Tasks for this exercise:
A - According to the Cindy Sherman article, why does understanding her photography require knowing the social situation at the time her work became public? Answer in one to three sentences.
B - Pick up the Cindy Sherman article after its final sentence and carry it forward.

Page text:
▶

This article is copyright of Katherine Williams © July 2003, photos courtesy of the Serpentine Gallery and copyright Cindy Sherman © 1976-2003 and must not be reproduced without written permission of the author or the editors at UKlandscape.  However please feel free to print the article for your later personal reading pleasure.

An Introduction to Cindy Sherman and the Issue of Gender
Katherine Williams BA History of Modern Art  University of Manchester

This feature intends to provide an introduction to Sherman’s photography.  Show how she developed her ideas and highlighting her key groups of works (series” as she has titled them).

Cindy Sherman and the issue of gender are synonymous. It is the core
subject of discussion in the exploration of her photographs, since the
unveiling of her Untitled Film Series (1977-1980) in 1980.

Sherman has always, had a keen interest in role-play, dressing up and the media.  She was born in 1954 in New Jersey, and grew up within a changing social environment.  Television became integrated into everyday living and brought new and influential images to the young Sherman.  She began experimenting with her own appearance, playing around with how she could make herself look, and the kinds of personalities or characters this could conger.  This then filtered into and dominated her photographic work, from when she trained at Art College to present day.  In order to gain a greater awareness of Sherman’s photography an understanding of the social situation of the time when her work came into the public arena is necessary.  Through this one can grasp the bearing that this had on her work and the way in which it was viewed.  The development of the feminist movement of the seventies had recently occurred and this created the platform for her art, making her photography such a success. This was a period when women wanted to be seen as more than objects of sexual desire, or purely motherly figures.  They wanted to reinstate themselves in the modern society, and direct the male vision away from their previous stereotypes.  Much of this feeling was expressed through performance art.  Sherman uses this medium as she is the artist and protagonist of all her photographs yet in each she adopts a different guise.  It is her aim to show the different personas that women have opted for, or even adopted, over the recent years.

◀

Data records:
▶

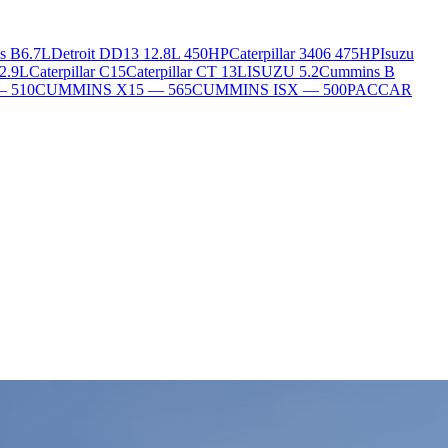
s B6.7L
Detroit DD13 12.8L 450HP
Caterpillar 3406 475HP
Isuzu
2.9L
Caterpillar C15
Caterpillar CT 13L
ISUZU 5.2
Cummins B
— 510
CUMMINS X15 — 565
CUMMINS ISX — 500
PACCAR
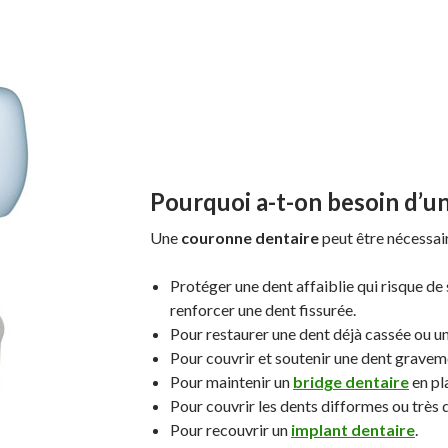
Pourquoi a-t-on besoin d’u
Une
couronne dentaire
peut être nécessair
Protéger une dent affaiblie qui risque de 
renforcer une dent fissurée.
Pour restaurer une dent déjà cassée ou
Pour couvrir et soutenir une dent gravem
Pour maintenir un
bridge dentaire
en pl
Pour couvrir les dents difformes ou très 
Pour recouvrir un
implant dentaire
.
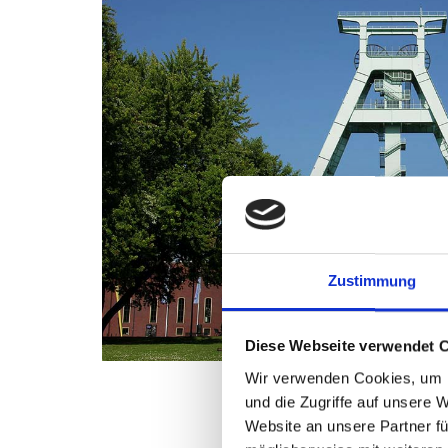
Zustimmung
Diese Webseite verwendet 
Wir verwenden Cookies, um I
und die Zugriffe auf unsere 
Website an unsere Partner fü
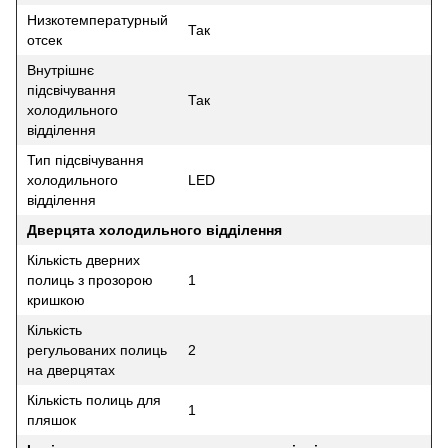
Низкотемпературный
Так
отсек
Внутрішнє
підсвічування
Так
холодильного
відділення
Тип підсвічування
холодильного
LED
відділення
Дверцята холодильного відділення
Кількість дверних
полиць з прозорою
1
кришкою
Кількість
регульованих полиць
2
на дверцятах
Кількість полиць для
1
пляшок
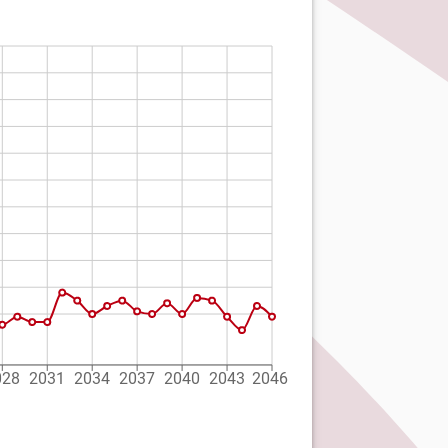
028
2031
2034
2037
2040
2043
2046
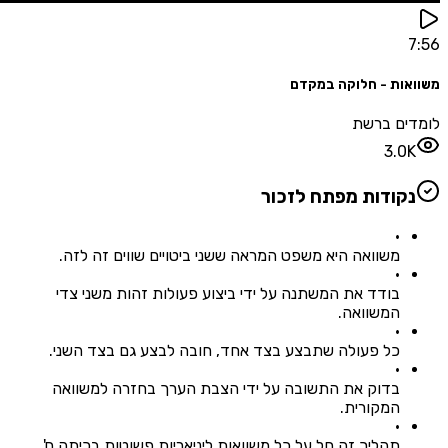
ות - חלוקה במקדם
ים ברשת
3.0
קודות מפתח לזכור
•
משוואה היא משפט המראה ששני ביטויים שווים זה לזה.
•
בודד את המשתנה על ידי ביצוע פעולות זהות משני צדי
המשוואה.
•
כל פעולה שתבצע בצד אחד, חובה לבצע גם בצד השני.
•
בדוק את התשובה על ידי הצבת הערך בחזרה למשוואה
המקורית.
•
תהליך זה חל על כל משוואות ליניאריות פשוטות בכיתה ח'.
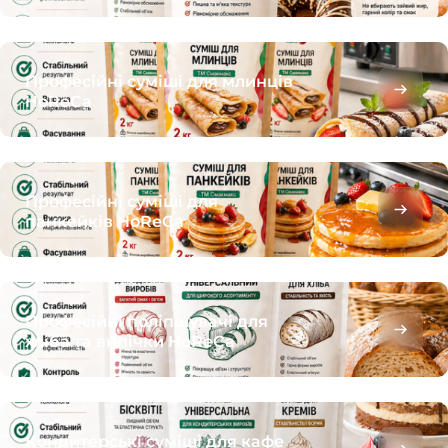
Професійні суміші для млинців
HoReCa
Професійні суміші для
панкейків HoReCa
Професійні поліпшувачі для
хліба та випічки HoReCa
Кондитерські суміші для кафе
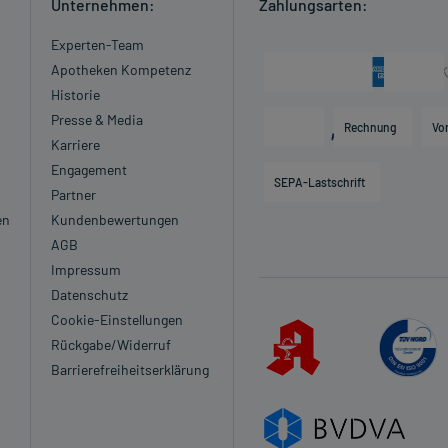
Unternehmen:
Zahlungsarten:
Experten-Team
Apotheken Kompetenz
Historie
Presse & Media
Rechnung
Vo
Karriere
Engagement
SEPA-Lastschrift
Partner
en
Kundenbewertungen
AGB
Impressum
Datenschutz
Cookie-Einstellungen
Rückgabe/Widerruf
Barrierefreiheitserklärung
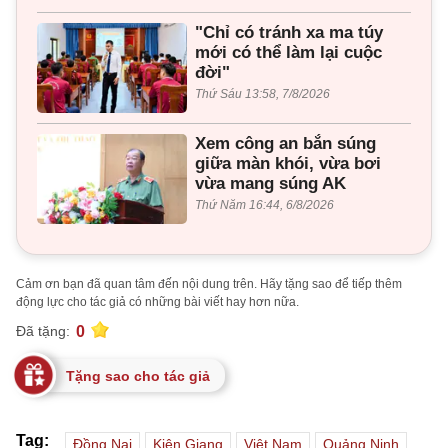
"Chỉ có tránh xa ma túy
mới có thể làm lại cuộc
đời"
Thứ Sáu 13:58, 7/8/2026
Xem công an bắn súng
giữa màn khói, vừa bơi
vừa mang súng AK
Thứ Năm 16:44, 6/8/2026
Cảm ơn bạn đã quan tâm đến nội dung trên. Hãy tặng sao để tiếp thêm
động lực cho tác giả có những bài viết hay hơn nữa.
0
Đã tặng:
Tặng sao cho tác giả
Tag:
Đồng Nai
Kiên Giang
Việt Nam
Quảng Ninh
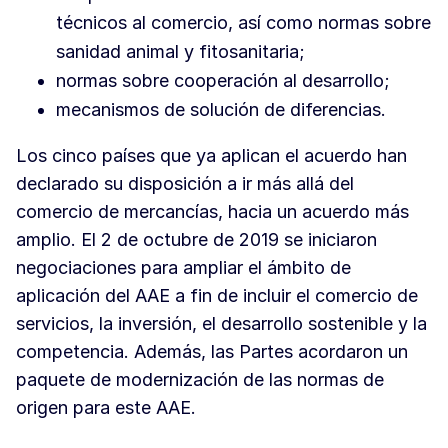
técnicos al comercio, así como normas sobre
sanidad animal y fitosanitaria;
normas sobre cooperación al desarrollo;
mecanismos de solución de diferencias.
Los cinco países que ya aplican el acuerdo han
declarado su disposición a ir más allá del
comercio de mercancías, hacia un acuerdo más
amplio. El 2 de octubre de 2019 se iniciaron
negociaciones para ampliar el ámbito de
aplicación del AAE a fin de incluir el comercio de
servicios, la inversión, el desarrollo sostenible y la
competencia. Además, las Partes acordaron un
paquete de modernización de las normas de
origen para este AAE.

◀

Answer set:
A - Knowing that social situation lets one grasp the bearing it had both on her work and on the way her work was viewed. The recent feminist movement of the seventies had created the platform for her art and made her photography such a success.

B -
The recent exhibition of Sherman’s work shown at the Serpentine and Gloucester Road tube station includes many aspects of her career.  However when looking at the show as a whole the issue of gender and identity is prevalent throughout.  As mentioned earlier, the Untitled film Stills are the first photographs to have an impact with the discussion of female identity.  They consist of 69 different prints.  They are the entire same format, 8x10",
and are photographed in black and white. The size and use of the monochrome were both intended to mirror the original film stills produced in the fifties.  In each of the pieces, Sherman adopts a character that she believes is stereotypical of the roles that women played within our popular culture and media.  These images relate back to the fifties and the influence that Sherman’s childhood has played on them.  In 1983 Sherman, in an interview with Thom Thompson, stated that in the conception of the series she was conscious of, "...thinking, of general stereotypes..." Sherman elaborates that she wished to portray “the most artificial looking kinds of woman”.  She wanted to explore the most “unreal” female figures.  Women that wore lots of make-up with big hair and awkward clothing such as high heels, shapely bras and short skirts.  In Untitled Film Still #10 1978, Sherman takes on a seemingly vulnerable role, asserting the act of femininity.

In order for Sherman to achieve these “characters” she must assume a persona.  “Persona” originates from the theatre in classical times.  Lynn Gumpert states, "... the word "persona" designated both the actor and the masks worn in different roles.  It was by speaking through the mask that the actor assumed the role".  Sherman is critiquing the women that she achieves.  By taking on various roles through costume and make-up (which acts like a mask), her audience can presuppose the woman portrayed.  The object, Sherman, becomes a believable subject.  In fact so believable are Sherman’s characters that many feel that they have seen the image before.  Yet none of them are copies, all are unique creations of the artist.

Sherman developed and strengthened her vision of female representation through the History Portraits of 1989.  She went back to examining the Old Masters and the ways in which they worked and how they portrayed the female form.  Sherman is still the main feature of each photograph, although she does use elaborate make-up, fake noses and breasts and thus her own identify becomes more invisible.  The photographs are extremely humorous and highlight the difference between the perception of women then, to present day.  In Untitled #225 1990, inspired by Botticelli’s Portrait of a Woman 1490, Sherman mocks the composition, creating a humorous assessment of the original.

The seemingly decadent woman (Sherman) with her blonde locks and high society gowns has an exposed breast, which squirts milk.  Her demure expression makes this gesture all the more provocative.  The woman and her nudity no longer act like a vision of beauty, which would have been Botticelli’s original intention.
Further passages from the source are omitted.